If you were in any doubt as to whether alt.rock legend cum self-parody Thurston Moore was joking or trolling when he recently suggested black metal was made by “pussies”, he kindly followed it up by saying that “it’s a music that uses the elements of rock instrumentation but it’s so anti-everything that, for me, it doesn’t matter what you say about it because it doesn’t exist.” Yeah, so he qualified it slightly with comments praising, in a roundabout way, Neill Jameson of Kreig and Twilight but let’s be honest about it – Thurston Moore was at best being some kind of smug, self-satisfied prick and at worst he made an offensive and sweeping generalisation about a whole genre and its fans.
And, of course, it’s a wonderfully-timed PR exercise too as the former Sonic Youth man releases a new, ahem, “black metal” record with Chelsea Light Moving bandmate John Moloney under the alias Caught On Tape. It needs all of the PR, positive or negative, it can get as well – mainly because it’s complete rubbish. The funny thing is that Moore nearly gets the point with his comments; there are many problems within the black metal community (not least with the fairly loose and bland “black metal” tag) such as the violence, racism and homophobia that blights some corners of the scene. But all this has been addressed already this year and brilliantly so, by The Soft Pink Truth and his black metal covers record. That album took on these issues head-on, unlike Full Bleed, which hides behind clickbait soundbites and noise rock carrying no weight or class whatsoever. You will note that Moore makes no comment on these issues, instead making glib generalisations and talking of becoming “super-pussy”. Way to have a backbone, Thurston.

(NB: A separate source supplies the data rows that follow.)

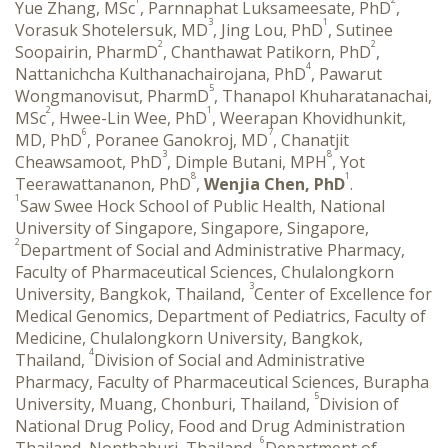
Yue Zhang, MSc
, Parnnaphat Luksameesate, PhD
,
3
1
Vorasuk Shotelersuk, MD
, Jing Lou, PhD
, Sutinee
2
2
Soopairin, PharmD
, Chanthawat Patikorn, PhD
,
4
Nattanichcha Kulthanachairojana, PhD
, Pawarut
5
Wongmanovisut, PharmD
, Thanapol Khuharatanachai,
2
1
MSc
, Hwee-Lin Wee, PhD
, Weerapan Khovidhunkit,
6
7
MD, PhD
, Poranee Ganokroj, MD
, Chanatjit
3
8
Cheawsamoot, PhD
, Dimple Butani, MPH
, Yot
8
1
Teerawattananon, PhD
,
Wenjia Chen, PhD
.
1
Saw Swee Hock School of Public Health, National
University of Singapore, Singapore, Singapore,
2
Department of Social and Administrative Pharmacy,
Faculty of Pharmaceutical Sciences, Chulalongkorn
3
University, Bangkok, Thailand,
Center of Excellence for
Medical Genomics, Department of Pediatrics, Faculty of
Medicine, Chulalongkorn University, Bangkok,
4
Thailand,
Division of Social and Administrative
Pharmacy, Faculty of Pharmaceutical Sciences, Burapha
5
University, Muang, Chonburi, Thailand,
Division of
National Drug Policy, Food and Drug Administration
6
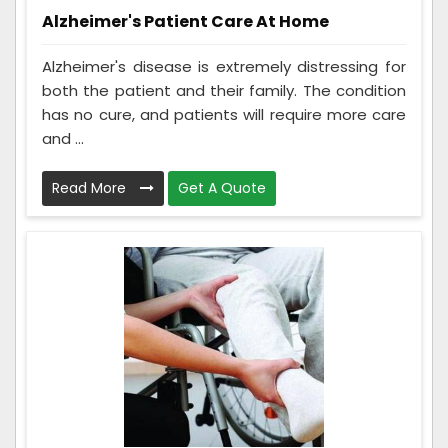
Alzheimer's Patient Care At Home
Alzheimer's disease is extremely distressing for
both the patient and their family. The condition
has no cure, and patients will require more care
and ...
Read More
Get A Quote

It’s easy for me to criticise, though. I often question whether listening to “black metal” is something I should be doing because of the scene’s baggage. I love the music of, say, Wolves In The Throne but should I? They don’t seem to share the horrible views of the likes of Varg Vikernes or Faust but they are, to me, a little tarnished by scene association. So maybe Thurston is right to suggest it’s anti-everything? But that’s where I completely disagree with Moore: yes, there is a nihilistic, cultish, self-destructive streak to black metal but there’s also great hope, belief (amongst the non-racist, non-homophobic acts) and some wonderful music to go along with it – and from a personal point of view I’m not a person who believes in “nothing” or whatever Moore is trying to get at...again, it comes round to Moore making a half-arsed, nothing statement about a community and genre he has a clear dislike for. And by half-arsed I don’t just mean the music on Full Bleed.

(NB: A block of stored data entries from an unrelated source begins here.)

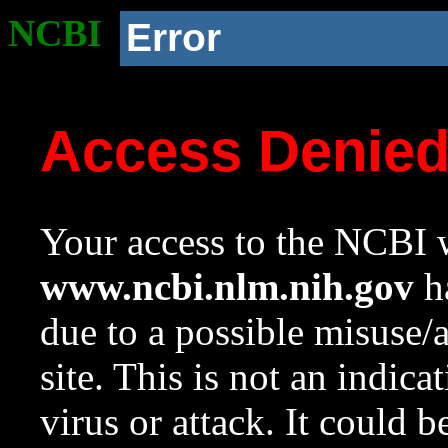
NCBI
Error
Access Denie
Your access to the NCBI w
www.ncbi.nlm.nih.gov
ha
due to a possible misuse/
site. This is not an indica
virus or attack. It could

So what of that music? Well, it’s just not very good. Gone are the days when Moore would improve gloriously on Sonic Youth’s SYR output – and I mean long gone, given he now writes songs about Stoke Newington like some embarrassing dad trying to appear hip and relevant – where he and his band mates would make music that was equally cerebral and emotional. That torch has been carried on by his ex Kim Gordon in the excellent Body/Head, while Moore has been left to construct limp rewrites of his back catalogue in Chelsea Light Moving or haul on board John Moloney, normally an excellent drummer and part of the fine Sunburned Hand of the Man, for the turgid “free” excursions we find on Full Bleed. First of all, it lacks any of the oomph and power you might find with black metal (or even, God forbid, in Thurston’s music) which means a track like “Age Limit”, despite Moloney’s best efforts, is sullied by powder-puff attempts at lurching feedback, “Nothing Glamorous” is tinny (the production throughout is fairly poor), while the title track is shot through with clumsy attempts at sludge riffing. “Arguing with a Balloon” is actually fairly atmospheric but the good work on that is ruined by the ham-fisted attempts at speed metal on “Dispute” and the aimless jazz-noise of “Reverse Funeral”.
Casting aside Moore’s bloodless and vague statements about the genre, Full Bleed reveals a complete lack of understanding of the dynamics of black metal. It doesn’t sound like a black metal record and never gets close to sounding like it. Maybe that was his point; perhaps Thurston Moore’s sainted music can never be anti-whatever because he invests so much of himself in it. If that’s the case, then Full Bleed is compelling evidence to suggest that it is in fact Moore’s music which is so empty it’d as well not exist. It’s an appalling blight on a career that’s on a worrying downward trajectory.